Пункт задания 1:
Скопируйте без изменений отрывок из текста для чтения, начиная со слов «Сейчас стало привычно» и заканчивая словами «множестве рекламных щитов.».
Пункт задания 2:
Определите, согласуются ли с текстом для чтения утверждения (а) «Поначалу встречать епископа вышли все бомжи», (б) «Число подарков совпало точь-в-точь», (в) «После армии рассказчик несколько раз пытался вернуться в Гродно». Для каждого ответьте «да» или «нет» и дословно приведите решающие слова текста.

Текст для чтения:

Оказывается, бомжи сперва не поверили, что и с ними могут обращаться как с людьми. Так что епископа встречали только самые отчаянные, остальные попрятались, опасаясь облавы. Потом посмотрели, что милиции нет, и стали потихоньку подходить и присоединяться к общей молитве. И что запомнилось, число подарков готовили приблизительно, а угадали точь-в-точь.

Вечереет. Мы сидим в трапезной за столом в домике святителя Афанасия, дежурная послушница, что пересказывает мне рассказ владыки, вдруг замолкает, и, указывая рукой на фотографию святителя, что висит здесь же над столом, радостно восклицает.

- Ой, батюшка! Вы посмотрите, а святитель-то снова улыбается, ну, точно как и тогда, во время рассказа владыки.

Всматриваюсь в лицо святителя Афанасия, лицо доброго дедушки. Самодельная скуфья, сшитая самим владыкой, полностью закрывающая ему лоб, седая раздвоенная борода, и глаза мудрого старого человека. Эти глаза порою кажутся очень печальными, а иногда, действительно, могут смеяться. Что это, ещё одно чудо в домике святителя Афанасия? А может это наша совесть, словно в зеркале, отражаясь в этих глазах, радуется за нас и обличает одновременно?


 

"Я люблю Гродно"

И я люблю Гродно, кто же его не любит, — это моя первая реакция на огромный рекламный плакат, установленный на обочине одной из улиц города. Раньше их не было, а тут на днях родителей навещал и увидел.

Сейчас стало привычно вместо слова «любить» рисовать сердечко. Особенно на майках часто видишь «Я (сердечко) Нью-Йорк», или то же самое, но вместо «Нью-Йорк» вставляют «Москва», а теперь уже и всё подряд. Представляю, если бы я прошёлся по Москве в такой же майке, с признанием в любви к городу Гродно. Народ читал бы и думал, «Гродно», это ещё что такое? А здесь, в Беларуси, на самой границе с Польшей, так органично петь ему о своей любви. Здесь все его любят и даже признаются в этом на множестве рекламных щитов.

Именно потому, что я так люблю это место, где прошли мои детство и юность, я и попытался было сюда вернуться. Прошло уже несколько лет, как я окончил институт, отслужил в армии и в конце восьмидесятых совершил попытку, правда единственную, – повернуть время вспять и вновь стать жителем города Гродно. Жить, уж если и не в самом областном центре, так хотя бы поселиться и работать где-нибудь рядом.

Сунулся в одно хозяйство, другое, но мне не везло — несмотря на красный диплом, нигде не брали. Встречал бывших однокурсников, за столь небольшой срок некоторые уже успели осесть на весьма солидных должностях. Но никто из бывших приятелей не помог. Этот факт стал для меня настоящим потрясением.

Отобранные записи:

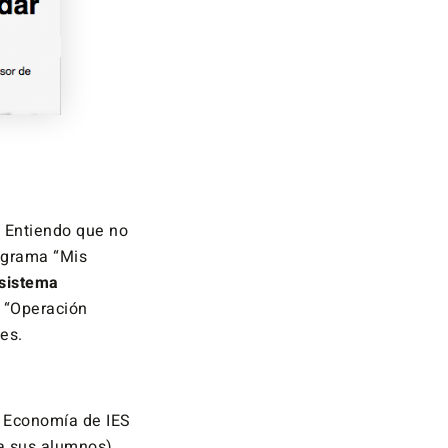
. Entiendo que no
ograma “Mis
 sistema
e “Operación
es.
e Economía de IES
 a sus alumnos)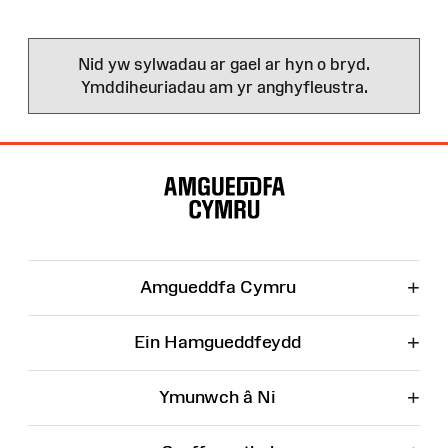
Nid yw sylwadau ar gael ar hyn o bryd.
Ymddiheuriadau am yr anghyfleustra.
Map
o'r
Wefan
+
Amgueddfa Cymru
+
Ein Hamgueddfeydd
+
Ymunwch â Ni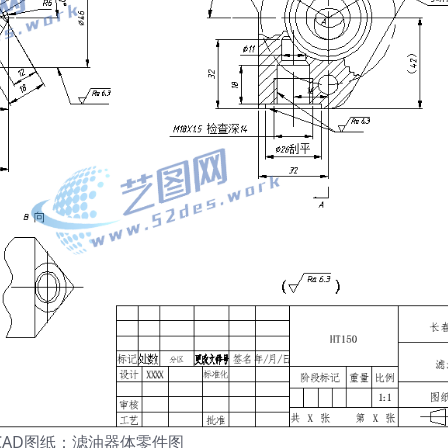
CAD图纸：滤油器体零件图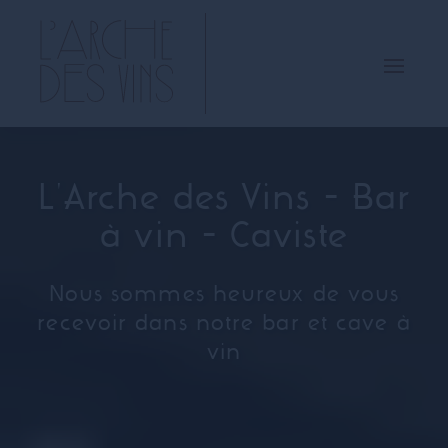
L'Arche des Vins - Bar
à vin - Caviste
Nous sommes heureux de vous
recevoir dans notre bar et cave à
vin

Ответ к заданию 1:
Сейчас стало привычно вместо слова «любить» рисовать сердечко. Особенно на майках часто видишь «Я (сердечко) Нью-Йорк», или то же самое, но вместо «Нью-Йорк» вставляют «Москва», а теперь уже и всё подряд. Представляю, если бы я прошёлся по Москве в такой же майке, с признанием в любви к городу Гродно. Народ читал бы и думал, «Гродно», это ещё что такое? А здесь, в Беларуси, на самой границе с Польшей, так органично петь ему о своей любви. Здесь все его любят и даже признаются в этом на множестве рекламных щитов.

Ответ к заданию 2:
(а) Нет: «епископа встречали только самые отчаянные, остальные попрятались, опасаясь облавы».
(б) Да: «число подарков готовили приблизительно, а угадали точь-в-точь».
(в) Нет: «совершил попытку, правда единственную».